Quidel is aware of certain issued and filed patents, issued to various
developers of diagnostic products with potential applicability to Quidel's
diagnostic technology. The Company has licensed certain rights from companies
such as Syntex and Becton Dickinson. For more information concerning the Becton
Dickinson license, see Note 10, "Legal Proceeding" on page 15 of the Company's
Annual Report. There can be no assurance that Quidel would prevail if a patent
infringement claim were to be asserted against Quidel.

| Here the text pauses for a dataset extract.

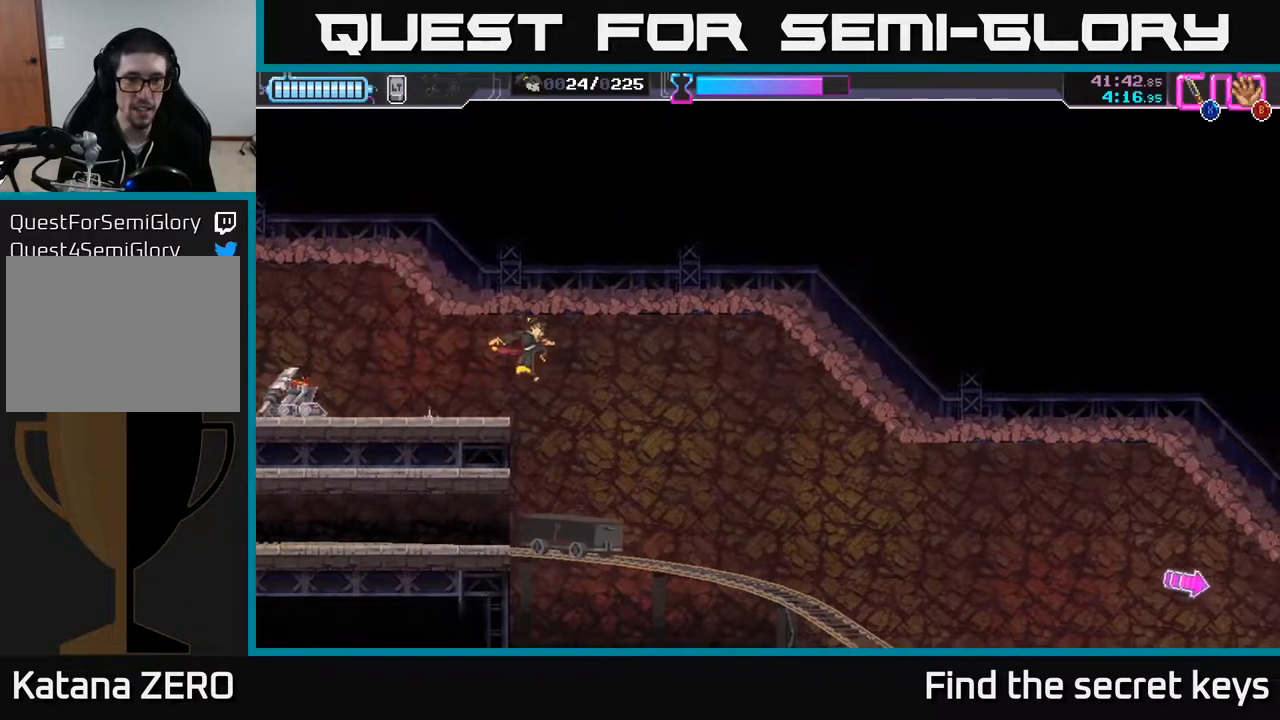
{"buttons": [], "left_stick": "center", "right_stick": "center", "events": [[183, "left_stick", "center"], [317, "left_stick", "left"], [467, "left_stick", "center"]]}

Quidel seeks to protect its trade secrets and nonproprietary technology
by entering into confidentiality agreements with employees and third parties
(such as potential licensees, customers, joint ventures and consultants). In
addition, Quidel has taken certain security measures in its laboratories and
offices. Despite such efforts, no assurance can be given that the
confidentiality of Quidel's proprietary information can be maintained. Also, to
the extent that consultants or contracting parties apply technical or scientific
information independently developed by them to Quidel projects, disputes may
arise as to the proprietary rights to such data.
Under certain of its distribution agreements, Quidel has agreed to
indemnify the distributor against costs and liabilities arising out of any
patent infringement claim by a third party relating to products sold under those
agreements. In some cases, the distributor has agreed to share the costs of
defending such a claim and will be reimbursed for the amount of its contribution
if the infringement claim is found to be valid.
COMPETITION
The Company believes that the competitive factors in the rapid
diagnostic market include convenience, price and product performance as well as
the distribution, advertising, promotion and brand name recognition of the
marketer. Competition in the development and marketing of diagnostic products is
intense and diagnostic technologies have been subject to rapid change.

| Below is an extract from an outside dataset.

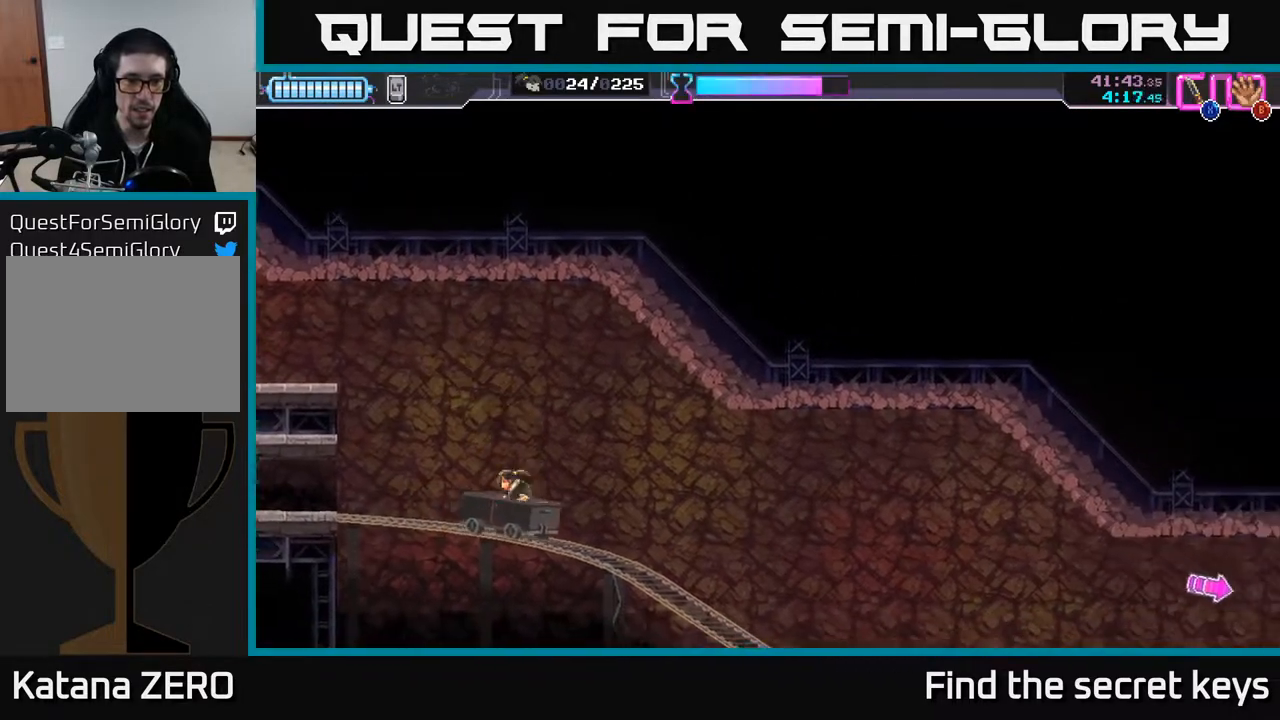
{"buttons": [], "left_stick": "center", "right_stick": "center", "events": [[217, "left_stick", "right"], [317, "left_stick", "center"]]}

Management believes that Quidel's success will depend on its ability to remain
abreast of technological advances, to introduce technologically advanced
products, and to attract and retain experienced technical personnel, who are in
great demand. Many of the Company's current and prospective competitors,
including several large pharmaceutical and diversified health care companies,
have substantially greater financial, marketing and other resources than Quidel.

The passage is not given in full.